-------- PAGE TEXT

1- Iterate through the input list, pulling out sequences of items that are in order (not necessarily contiguous) into bins. Create one bin for each pass, until the list is empty.

2- Merge the sorted bins back together using a standard merge (repeated selection of lowest first element)

Here is a prototype I made in Python. The output below might be more illuminating.

items = len(unsorted)
sortedBins = []
# Pull out bins of sorted numbers, until the unsorted list is depleted:
while( len(unsorted) > 0 ):
  print "Unsorted list: " + `unsorted`
  highest = float("-inf")
  newBin = []

  i = 0
  while( i < len(unsorted) ):
    # Find items in unsorted list that are in order, pop them out:
    if( unsorted[i] >= highest ):
      highest = unsorted[i]
      newBin.append( unsorted.pop(i) )
    i=i+1

  sortedBins.append(newBin)
  print "bin[%i]: "%(len(sortedBins)-1) + `newBin`
  print

# Merge all of the sorted bins together:
sorted = []
while( len(sorted) < items ):
  lowBin = 0
  for j in range( 0, len(sortedBins) ):
    if( sortedBins[j][0] < sortedBins[lowBin][0] ):
      lowBin = j
  print "lowBin: %i: %i" % (lowBin, sortedBins[lowBin][0])

----------------
-------- INFORMATION SHOWN

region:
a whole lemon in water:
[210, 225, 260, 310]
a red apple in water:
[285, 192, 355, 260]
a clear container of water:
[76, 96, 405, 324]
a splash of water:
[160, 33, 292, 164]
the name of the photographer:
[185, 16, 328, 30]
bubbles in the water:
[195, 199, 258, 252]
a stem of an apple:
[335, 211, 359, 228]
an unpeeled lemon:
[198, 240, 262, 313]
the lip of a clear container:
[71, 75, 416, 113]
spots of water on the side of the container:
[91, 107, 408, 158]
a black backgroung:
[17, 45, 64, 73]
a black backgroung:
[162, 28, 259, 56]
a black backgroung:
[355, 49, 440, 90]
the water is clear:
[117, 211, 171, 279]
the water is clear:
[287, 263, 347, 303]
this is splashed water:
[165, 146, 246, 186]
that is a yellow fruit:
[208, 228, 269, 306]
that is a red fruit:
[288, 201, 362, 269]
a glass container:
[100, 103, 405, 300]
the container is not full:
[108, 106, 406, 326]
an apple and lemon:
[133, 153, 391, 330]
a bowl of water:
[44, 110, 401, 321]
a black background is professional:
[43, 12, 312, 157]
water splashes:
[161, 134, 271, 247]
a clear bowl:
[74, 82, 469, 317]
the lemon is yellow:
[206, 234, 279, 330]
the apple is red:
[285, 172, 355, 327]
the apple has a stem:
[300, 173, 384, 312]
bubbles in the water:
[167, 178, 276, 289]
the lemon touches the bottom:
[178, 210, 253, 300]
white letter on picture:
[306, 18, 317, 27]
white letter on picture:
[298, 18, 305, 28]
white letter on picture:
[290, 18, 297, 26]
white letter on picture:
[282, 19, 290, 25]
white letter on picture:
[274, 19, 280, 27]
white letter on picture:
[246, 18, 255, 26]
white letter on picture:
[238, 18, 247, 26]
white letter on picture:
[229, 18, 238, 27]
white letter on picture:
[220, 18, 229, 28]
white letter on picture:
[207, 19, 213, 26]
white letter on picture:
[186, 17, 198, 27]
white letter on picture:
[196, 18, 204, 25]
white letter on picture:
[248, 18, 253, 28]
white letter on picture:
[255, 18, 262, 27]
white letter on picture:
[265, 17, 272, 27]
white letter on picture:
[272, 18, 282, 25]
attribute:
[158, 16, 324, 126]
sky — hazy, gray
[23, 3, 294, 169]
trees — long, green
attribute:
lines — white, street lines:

----------------
-------- INFORMATION SHOWN

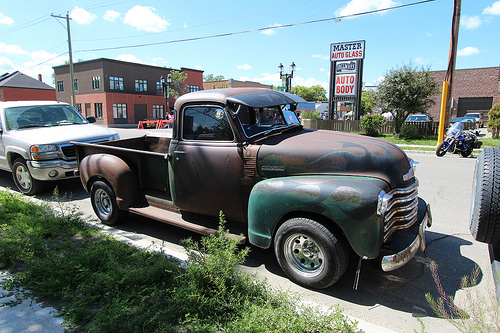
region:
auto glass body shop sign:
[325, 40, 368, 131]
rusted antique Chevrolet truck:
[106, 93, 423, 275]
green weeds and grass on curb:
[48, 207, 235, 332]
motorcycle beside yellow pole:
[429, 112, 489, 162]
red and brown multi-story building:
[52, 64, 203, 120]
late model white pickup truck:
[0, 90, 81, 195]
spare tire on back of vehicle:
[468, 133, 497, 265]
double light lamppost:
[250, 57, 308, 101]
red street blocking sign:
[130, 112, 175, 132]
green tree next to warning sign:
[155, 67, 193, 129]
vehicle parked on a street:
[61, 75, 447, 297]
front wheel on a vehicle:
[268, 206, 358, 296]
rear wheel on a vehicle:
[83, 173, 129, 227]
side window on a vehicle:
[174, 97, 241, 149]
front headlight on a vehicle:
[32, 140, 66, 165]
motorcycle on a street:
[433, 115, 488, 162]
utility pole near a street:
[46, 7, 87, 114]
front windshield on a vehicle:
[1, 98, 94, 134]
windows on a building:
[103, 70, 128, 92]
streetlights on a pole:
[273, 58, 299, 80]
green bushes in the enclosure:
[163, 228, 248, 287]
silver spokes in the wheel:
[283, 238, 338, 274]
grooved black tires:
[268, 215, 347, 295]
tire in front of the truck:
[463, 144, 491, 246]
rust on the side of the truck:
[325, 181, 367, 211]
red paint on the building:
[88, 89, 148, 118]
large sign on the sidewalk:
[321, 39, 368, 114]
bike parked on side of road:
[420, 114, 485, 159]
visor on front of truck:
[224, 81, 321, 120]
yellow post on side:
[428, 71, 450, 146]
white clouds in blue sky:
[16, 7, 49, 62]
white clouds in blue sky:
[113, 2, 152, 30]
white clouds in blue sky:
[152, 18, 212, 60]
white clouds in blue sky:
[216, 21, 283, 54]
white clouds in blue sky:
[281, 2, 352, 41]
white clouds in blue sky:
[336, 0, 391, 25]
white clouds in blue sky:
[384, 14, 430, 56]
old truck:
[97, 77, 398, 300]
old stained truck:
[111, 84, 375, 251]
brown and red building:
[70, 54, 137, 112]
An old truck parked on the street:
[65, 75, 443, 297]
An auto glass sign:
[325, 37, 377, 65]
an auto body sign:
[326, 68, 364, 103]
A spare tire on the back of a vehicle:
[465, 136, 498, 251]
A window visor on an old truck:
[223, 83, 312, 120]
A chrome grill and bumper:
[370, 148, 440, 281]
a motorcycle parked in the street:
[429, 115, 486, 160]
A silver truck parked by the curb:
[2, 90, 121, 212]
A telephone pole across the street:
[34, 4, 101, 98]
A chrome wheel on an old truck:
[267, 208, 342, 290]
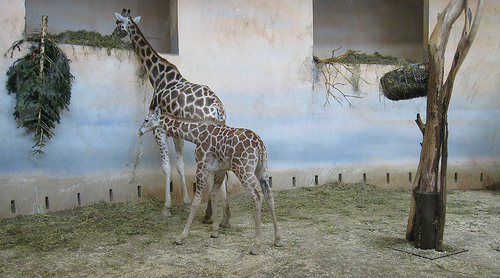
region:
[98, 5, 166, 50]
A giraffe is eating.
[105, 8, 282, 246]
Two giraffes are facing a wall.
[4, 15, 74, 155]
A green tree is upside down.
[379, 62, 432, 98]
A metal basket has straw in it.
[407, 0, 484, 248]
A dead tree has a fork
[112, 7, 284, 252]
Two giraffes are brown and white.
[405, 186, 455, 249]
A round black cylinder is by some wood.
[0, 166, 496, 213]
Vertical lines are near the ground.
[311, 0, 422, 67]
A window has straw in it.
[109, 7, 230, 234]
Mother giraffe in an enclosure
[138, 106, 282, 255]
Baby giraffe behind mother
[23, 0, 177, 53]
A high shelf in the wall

----------------

*GIVEN TASK 1:* In the sorting post's Python code, list every variable name that receives a value through a plain = sign.
*GIVEN TASK 2:* Please copy the passage of the sorting post starting with "1- Iterate through" and going on through "lowest first element)".

*RIGHT ANSWER 1:* items, sortedBins, highest, newBin, i, sorted, lowBin

*RIGHT ANSWER 2:*
1- Iterate through the input list, pulling out sequences of items that are in order (not necessarily contiguous) into bins. Create one bin for each pass, until the list is empty.

2- Merge the sorted bins back together using a standard merge (repeated selection of lowest first element)